В отличие от пестро разряженных карлонцев, князь Ставор, высокий и худощавый, черноволосый и смуглый, с тонким орлиным носом и острым взглядом темных глаз, был, как и сам Грегор, одет в черное, однако его длинный приталенный камзол, покроем напоминающий одеяния Аранвенов, блистал шитьем из драгоценных камней – ярким, но выполненным с большим вкусом. Вычурное богатство отделки Грегор воспринял с пониманием – если в Карлонии и Влахии репутация вельможи так сильно зависит от роскоши его одежды, неудивительно, что облик Ставора соответствует требованиям местного этикета. Грегор даже решил после бани, переодеваясь к пиру, надеть более нарядный камзол, чем тот, в котором приехал. Черный, разумеется, но с парадным серебряным шитьем, украшенным густо-фиалковыми аметистами. Нужно ведь показать хозяевам, что он с уважением относится к их традициям!

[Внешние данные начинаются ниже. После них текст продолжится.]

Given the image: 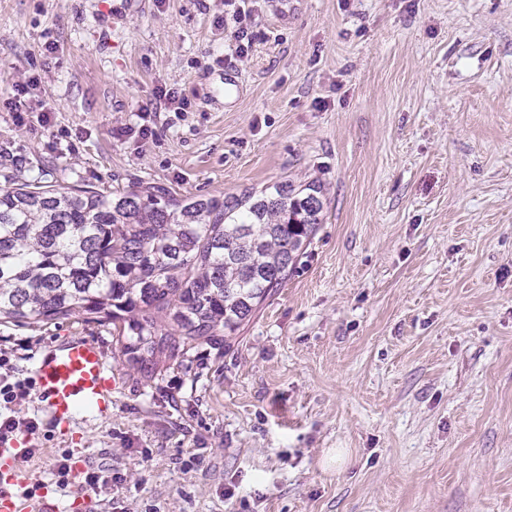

Местная баня немногим отличалась от той, которую он помнил, разве что размерами. Там, в трактире, в комнатке для мытья без особенных удобств разместились только сам Грегор и Дилан, прочим спутникам пришлось ждать своей очереди. В этой же свободно расположились хозяин дома, князь Ставор, сам Грегор и старший из сыновей Войцеховича, да еще осталось бы место для пары-тройки человек, но это, как понял Грегор, был уже вопрос должного статуса.
Раздевшись, и оба карлонца, и князь, что его немало удивило и даже заставило внутренне поморщиться, пренебрегли полотенцами, принесенными служанкой, и остались совершенно нагими. Грегор же тщательно обернул бедра тонкой светлой тканью. В конце концов полностью принимать местные обычаи ему не обязательно!
Вскоре выяснилось и еще одно отличие местной бани от той, трактирной. В этой, оказывается, были «веники» – огромные пучки прутьев, связанных между собой и похожих на розги, только с листьями. Сходство с розгами усугублял здоровенный котел, в котором эти самые веники замачивались, и от которого, снова заставив Грегора незаметно передернуться, шел запах сырости и мокрой листвы, густой и потому не слишком приятный. И вообще, в бане, на вкус Грегора, чувствовалось слишком много непривычных сильных запахов – от котла, от печи, в которой пылали дрова, от деревянных, ничем не обработанных, лишь гладко оструганных досок, которыми здесь было отделано решительно все! И, словно этого мало, наследник боярина плеснул на раскаленные камни какой-то жидкостью из нарочно принесенного с собой ковшика, так что все прошлые запахи перебил новый – густой, почему-то напоминающий о хлебе. Грегор затаил дыхание, торопливо поливая себя водой, но остальным этот запах, кажется, нравился. Боярин даже закряхтел от удовольствия, жадно втягивая кислый острый аромат раздувающимися ноздрями и став еще сильнее похож на медведя.
– А что, князь Григорий! – поинтересовался он на вполне приличном дорвенантском. – Правда ли, что у вас в Дорвенанте бани не строят? Как же можно жить без бани, а?
– У нас купальни, милорд Вой-це-хо-вич, – тщательно скрыв улыбку от такой наивности, отозвался Грегор и одновременно испытал чувство гордости за то, что смог выговорить эту проклятую фамилию, и снисходительности к боярину, который упорно звал его по имени. – Они совсем иначе устроены.
– Дров, наверное, не хватает… – с пониманием, как ему казалось, протянул боярин. – Или строить разучились? Раньше точно умели! Ваша-то знать род ведет из Вольфгарда, а северяне толк в банях понимают не хуже нашего. Эх, бедняги, как же без бани жить-то, а?
И он вылил на себя огромный ковш горячей воды, поведя мощными плечами и грудью, заросшей черным волосом так густо, что Грегор вдруг вспомнил чучело медведя в давно сгоревшей лавке Гельсингфорца.